Nine years ago, Army widow Pauline Taylor moved to Pennsylvania to start a new life. Her husband, Army veteran Carlos Taylor, had died from an illness in 2001, and the house they shared in Baltimore, Maryland was filled with the memories of the life they had shared together. Taylor needed a fresh start, and after two years of painstaking research, she chose a house in Glen Rock for its peace and quiet.
It was perfect, she said, until her neighbor, Navy veteran Lt. Cmdr. Joshua Corney, began playing Taps on loudspeakers from his house every night at 7:58 p.m.
“When my husband was buried, they were folding the flag to give to me, and Taps was playing,” Taylor told Task & Purpose. “It’s a constant reminder, every day. There’s nowhere I can go in my home without hearing it.”
Corney began playing Taps roughly two years ago, at first with a small boom box on his porch, then a full speaker system. The reason, Corney says, is that he made a “promise to God” while serving in Afghanistan that he would honor his fallen brethren upon his safe return home.

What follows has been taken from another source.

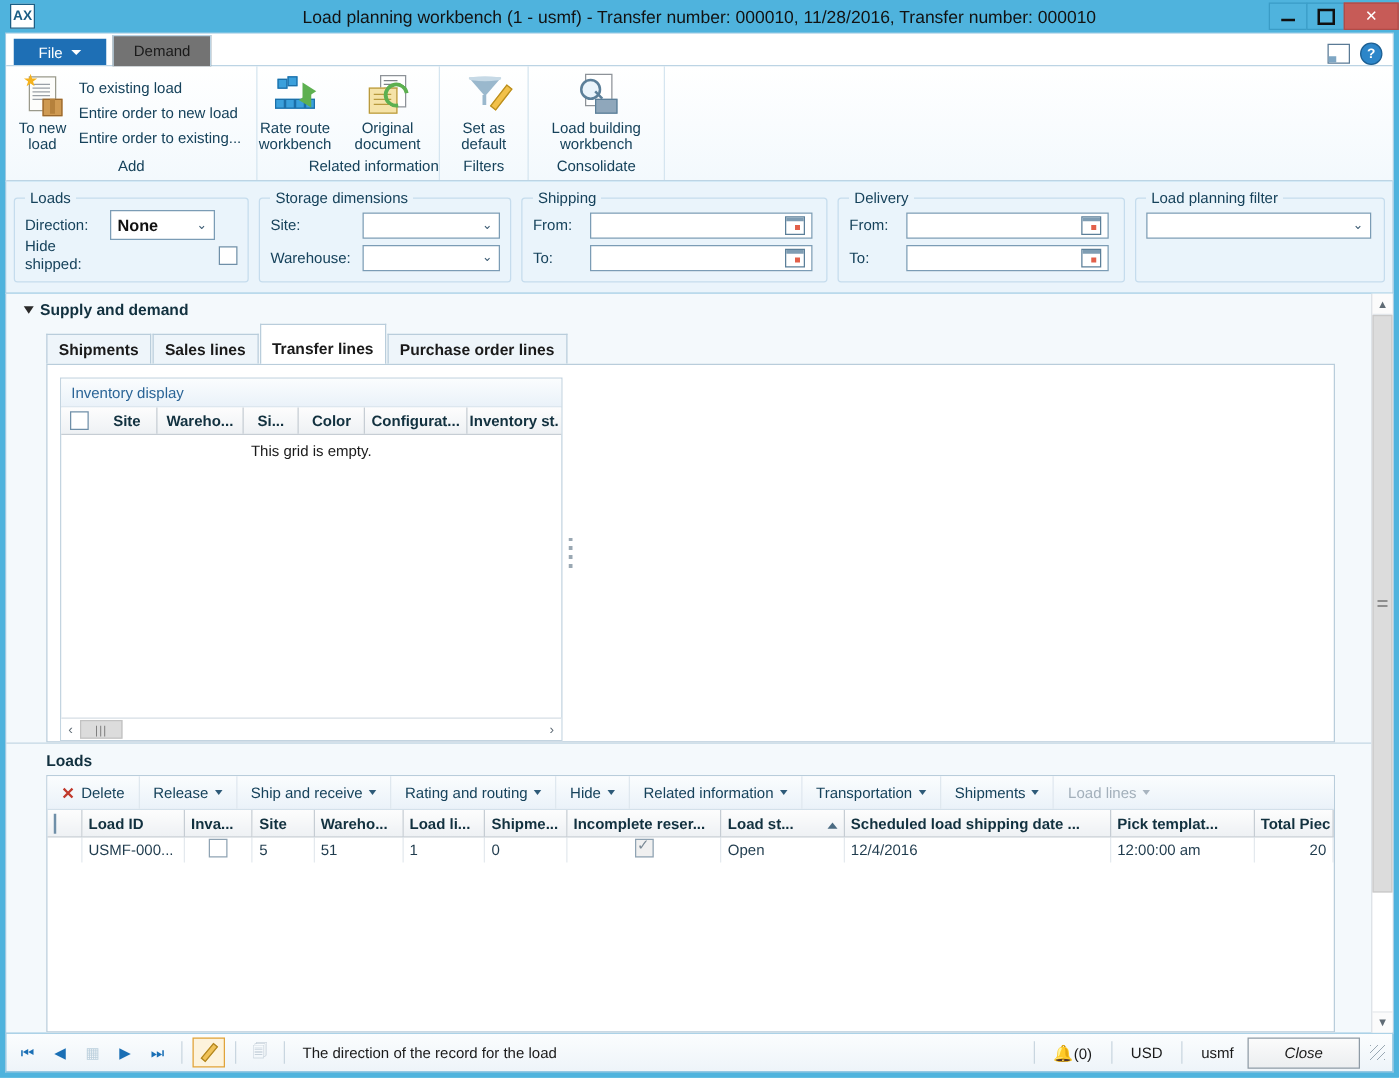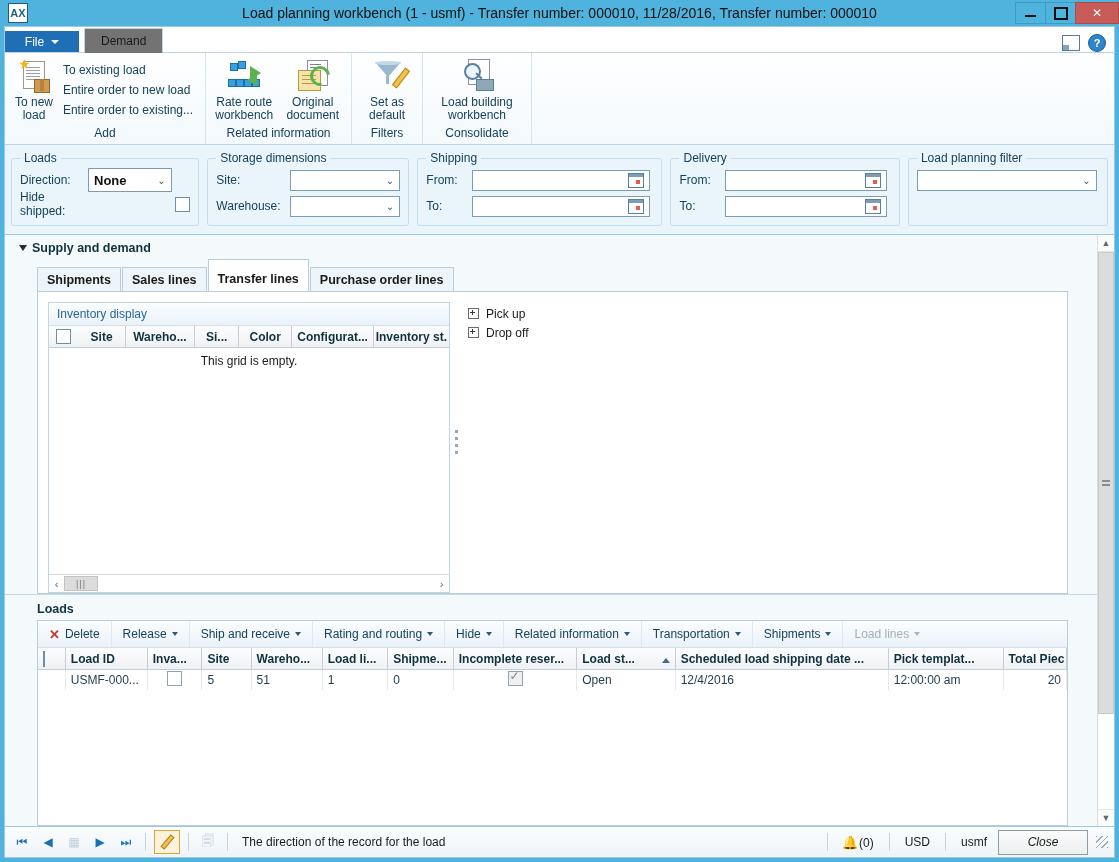"File" .tabstrip { padding-left: none -> 6px }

Initially, Corney’s neighbors found the daily ritual endearing, but their appreciation quickly turned to dismay. After Corney swapped his boom box for a speaker system, Taylor says that she invited him into her home and shared her story, suggesting other ways that he might be able to honor the sacrifices of fallen soldiers that might not stoke her pain. But Corney didn’t just refuse: Taylor told Task & Purpose that he said, “You seem like an intelligent person and you should be able to get on with your life.”
After speaking to Corney, Taylor got the impression that he is not doing this for the veterans community. “I gave him other suggestions on how to honor veterans, and he simply said he ‘would pray on it,’” she told Task & Purpose.
Following a number of complaints from Corney’s neighbors, the Glen Rock Borough council proposed a compromise in order to appease the Navy vet and address residents’ concerns: Corney could play the Taps from his speakers in honor of fallen service members every Sunday and on flag-raising holidays.
“[The] council fully understood the wide popularity of the playing of Taps in Glen Rock at the time of this decision,” the council announced in a June press release emailed to Task & Purpose. “In recognition of the sensitivity and personal nature of the subject matter, however, Council sought and offered a compromise for all parties.”
But Corney alleges that the town is infringing on his right to free speech, and the American Civil Liberties Union is now representing him (When reached for comment, Corney referred Task & Purpose to the Pennsylvania ACLU).
“I think many people who are widows or widowers may think fondly of their loved ones based on the playing of Taps,” Witold Walczak, legal director for the Pennsylvania ACLU, told Task & Purpose. “In this country we can’t make decisions about how people express themselves based on whether there’s other people who don’t like it.”
But Taylor is not the only neighbor who, despite a respect for Corney’s intentions, desperately wants his nightly renditions to stop. Another close neighbor told Task & Purpose that her husband, also an Army veteran, has Parkinson’s disease and dementia, and the volume exacerbated his condition so much so that they even considered moving (the neighbor declined to be identified for this story citing past threats and harassment from Corney’s supporters).
“I have to lock my doors, I’ve never had to do that,” she told Task & Purpose. “It’s like we’re under siege.”
Other outspoken residents who want Taps restricted to Sundays and holidays are now the subjects of disdain in their community, regardless of their motives. But what they want people to realize is that their desire to limit noise in the evening is not out of disrespect for service members and veterans For many in Glen Rock, it’s simply loud and disruptive — and for residents like Taylor and Corney’s neighbor, outright detrimental to their emotional or physical well-being.
Corney is a “self-serving glory seeker,” Taylor told Task & Purpose. “You sir, are an officer, but you’re certainly not a gentleman.”